I think I understand the pull of the self-help advice and methods though. It feels safer to deal with the peripheral issues than the core ones. It feels like we are doing something (which makes us feel more independent) if we tackle these side projects by ourselves rather than facing our deeper spiritual hunger and turning to God and receiving life from Him.
Thanks, Jeff. Hadn’t seen a comment from you in a while.
Self-help lists do help one’s self sell a lot of books. And knowing Christ crucified is not what the wisdom of the world says should happen in order to succeed.

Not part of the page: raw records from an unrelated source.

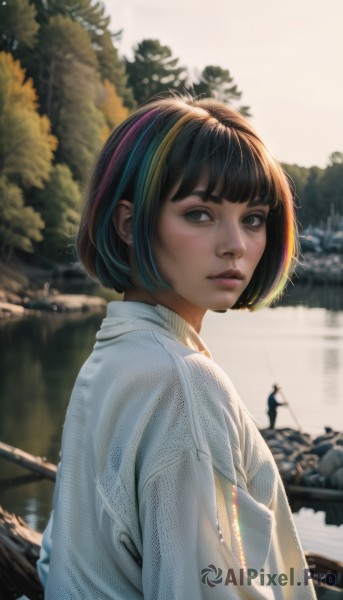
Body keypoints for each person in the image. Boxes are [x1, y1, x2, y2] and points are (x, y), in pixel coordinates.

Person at [38, 94, 316, 599]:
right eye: (200, 214)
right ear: (128, 224)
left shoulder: (112, 359)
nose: (235, 243)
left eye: (253, 217)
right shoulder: (181, 381)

Yet knowing Christ does include a life transformed by the Spirit, which can be characterized by a list of the fruit of the Spirit, and can be taught by disciples of Jesus who pass on what Jesus meant by love (even enemies), joy (even when persecuted), peace (among former enemies or rivals), patience (when persecuted), kindness (to those suffering), goodness (even toward evil people), faithfulness (even in difficult times), gentleness (rather than violence), and self-control (not to be confused with self-help). Our new life is centered on a Christ (king) whose commands and way we are called to teach and obey–through the power of his Spirit.